DOCUMENT PASSAGE
Rockefeller Archive Center Data Modeling Bibliography
Compiled by Patrick Galligan
February 10, 2017
On August 23rd, 2016, the Rockefeller Archive Center announced its partnership with Marist College to develop and implement a sustainable platform capable of supporting and integrating archival management systems that help us care for digitized and born-digital materials. It is our firm belief that there is no magic bullet for managing digital records in archives and that our best bet would be to create a system that can connect our disparate systems into a single workflow. The systems implemented as part of the project will be compatible with existing archival standards and best practices, and will be built using well-documented, open-source technologies and user-centered design methodologies, so that components can be widely shared and deployed by other institutions.

SET PROBLEM 1
In the Rockefeller Archive Center bibliography, which college did the center announce a partnership with?
SET PROBLEM 2
Write a continuation of the Rockefeller Archive Center bibliography, beginning after its final sentence.

Data records
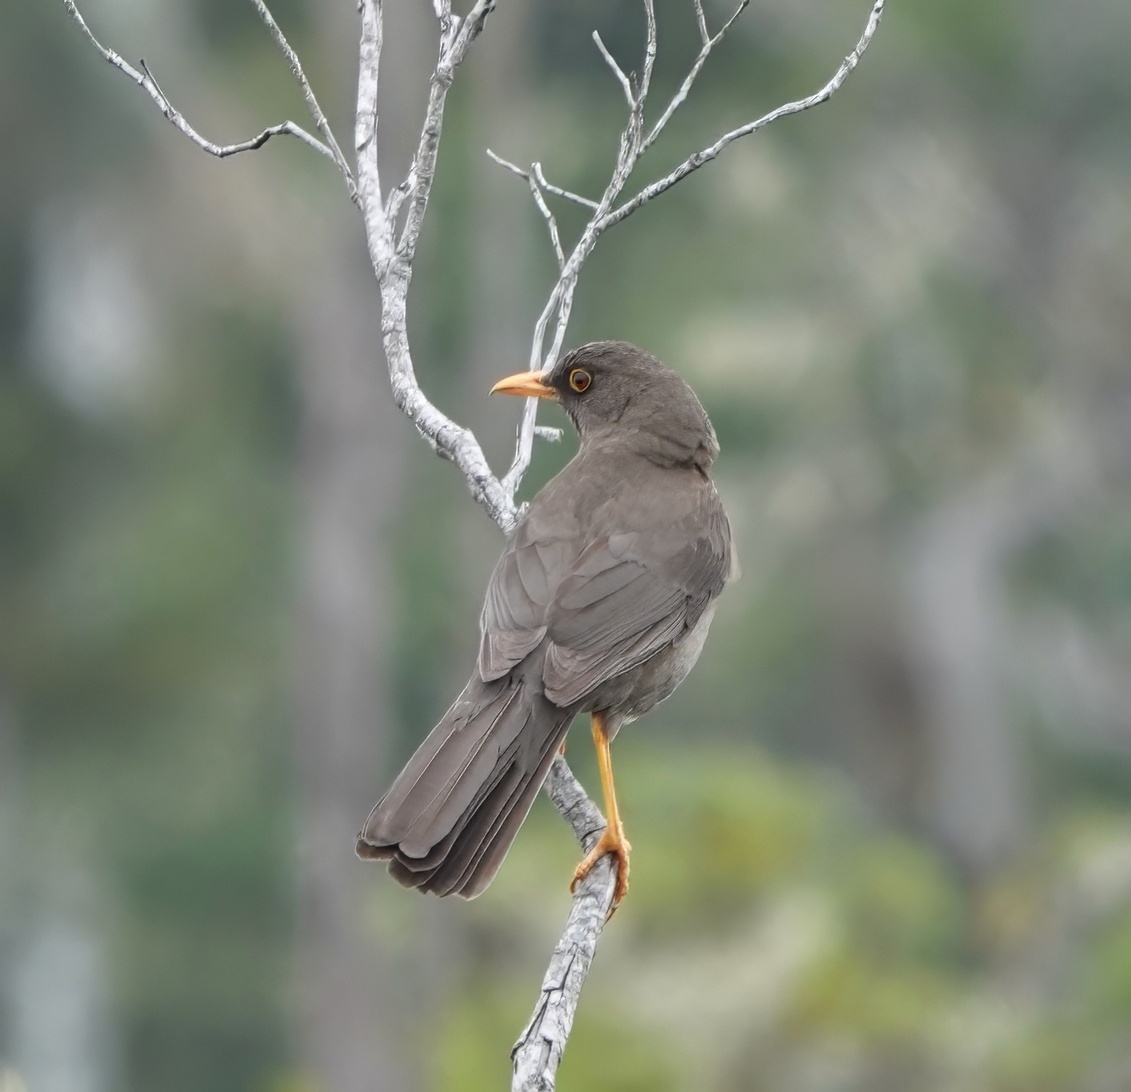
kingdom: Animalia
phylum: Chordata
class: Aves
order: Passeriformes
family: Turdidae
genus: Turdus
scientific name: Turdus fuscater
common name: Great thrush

TASK OUTPUT 1
Marist College

TASK OUTPUT 2
We quickly realized that we would have to model archival data as part of our systems integration process, but none of us had any experience with data modeling before. To aid us, we performed a broad review of readings about data modeling, linked data, and archival data. I am sure we have missed some readings, but we feel confident that we have gained enough background information to make the right modeling decisions for our institution. This bibliography is also available as a Zotero library.
Hillyer, Mike. "An Introduction to Database Normalization." Retrieved from http://mikehillyer.com/articles/an-introduction-to-database-normalization/ on 6 February 2017.
- A nice, basic overview on normalizing databases and best practices for relational modeling of shared data. Originally published in 2003, but updated for 2016. Uses a simple example of a bookstore to talk about relational theory, keys, and defining relationships. It is somewhat entry-level, and you may know all of this if you have already worked with relational databases, but it is helpful for beginners.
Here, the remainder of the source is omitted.